« Ce doit être un terrible métier que celui qui consiste à faire rire les honnêtes gens » (Extrait de Pays de cocagne)
Pierre Etaix (23 novembre 1928 – 14 octobre 2016)
En 2010, il y a eu une révélation importante dans ma cinéphilie. L’oeuvre de Pierre Etaix, dont je pleure aujourd’hui la disparition. En dépit d’une renommée internationale et la diffusion d’une pétition signée par quelques grands du cinéma (Bertrand Tavernier, Jerry Lewis, Woody Allen), les droits des films de Pierre Etaix demeuraient bloqués depuis près d’une vingtaine d’années. Après un jugement en faveur du réalisateur, clown et comédien, les films sont alors restaurés sous sa supervision et diffusés au cinéma l’été 2010. En novembre de la même année, Arte Vidéo sort l’intégrale en DVD de cet immense artiste.
Pierre Etaix était tour à tour clown, dessinateur, gagman, musicien, metteur en scène, décorateur, mime, cinéaste, poète, magicien, affichiste et caricaturiste.
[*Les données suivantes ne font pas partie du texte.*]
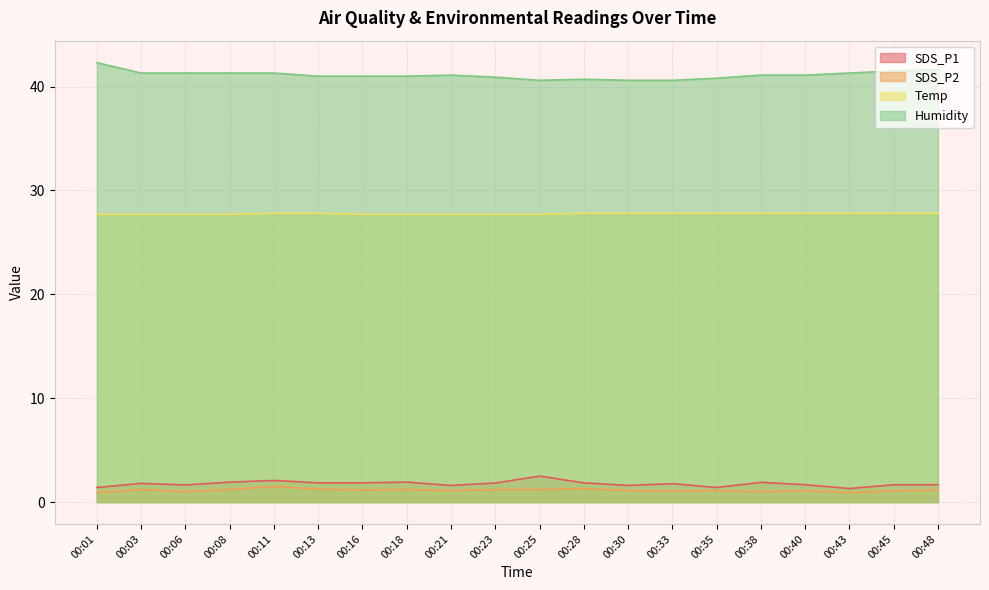

True or false: SDS_P1 and Temp cross at least once.

False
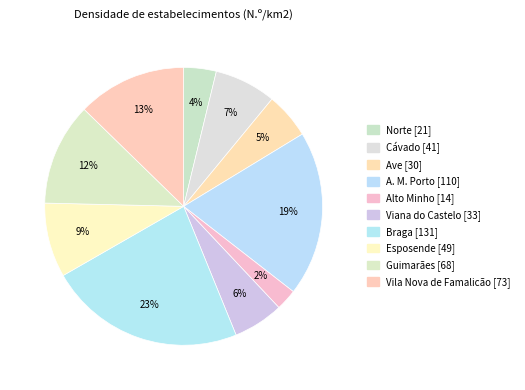

How many slices are in this pie chart?

10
Graphiste de formation, il commence quelques numéros dans les cabarets de Paris et fait plus tard une rencontre, qui sera alors décisive dans sa carrière, celle de Jacques Tati. Il devient son assistant sur Mon Oncle (1958) et crée pour lui des gags, des décors et des dessins. Peu le savent, mais c’est à lui que l’on doit la célèbre silhouette de Monsieur Hulot. Les deux hommes seront néanmoins brouillés pendant une vingtaine d’années, après que Jacques Tati ait tenté de lui « voler » un de ses numéros.
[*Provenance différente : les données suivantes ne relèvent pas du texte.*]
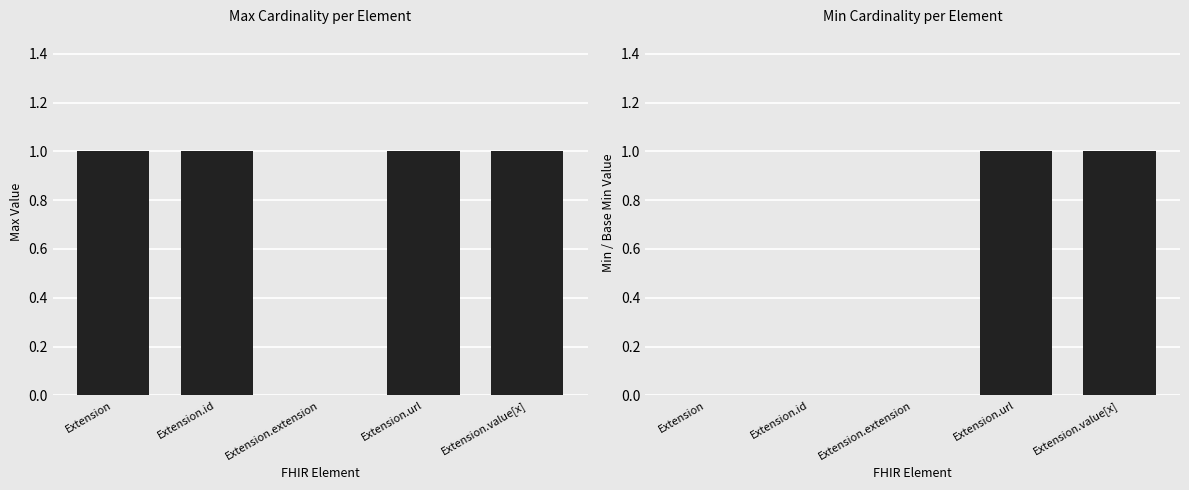

At which label does Max reach its minimum?

Extension.extension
Au début des années 1960, Pierre Etaix souhaite réaliser ses propres films. Il rencontre Jean-Claude Carrière. La passion du slapstick et celle du cinéma de Chaplin, Laurel & Hardy, Buster Keaton et Harold Lloyd les réunissent. En 1961, ils commencent à écrire des bribes d’histoires et aboutissent à un premier scénario qui deviendra Rupture, leur premier court métrage réalisé en duo. Ce court-métrage est alors projeté en première partie de La Guerre des boutons d’Yves Robert.
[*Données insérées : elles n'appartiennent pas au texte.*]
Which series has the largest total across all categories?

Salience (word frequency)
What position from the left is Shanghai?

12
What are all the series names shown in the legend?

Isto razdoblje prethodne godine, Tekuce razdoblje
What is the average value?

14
Pierre Etaix, c’est cinq longs métrages indispensables, Le Soupirant en 1962, Yoyo en 1964, Tant qu’on a la santé en 1965, Le Grand amour en 1969 (son premier film en couleur), Pays de cocagne en 1969 (un documentaire sur la France et les français après les événements de mai 68) et trois courts-métrages, Rupture en 1961, Heureux anniversaire en 1965 (Oscar du meilleur court-métrage) et En pleine forme en 1965, ce dernier faisait alors partie du premier montage de Tant qu’on a la santé.
A l’instar des films de Chaplin et de Buster Keaton, j’ai eu immédiatement la sensation que ceux de Pierre Etaix avaient été faits « pour moi », tant je m’y retrouvais dans ce personnage timide, mélancolique, lunaire et maladroit. Ce sens inouï du gag, des quiproquos, des rebondissements et de la rêverie poétique m’a littéralement bouleversé et bien évidemment fait mourir de rire. A la sortie de l’intégrale en DVD chez Arte, connaissant l’adresse de Pierre Etaix, j’avais été tenté d’aller le voir, juste pour le remercier et pour qu’il me signe le coffret. Je n’ai pas osé. Mais après tout, voir et revoir ses films, même après sa disparition, me donnera toujours l’impression de converser avec lui.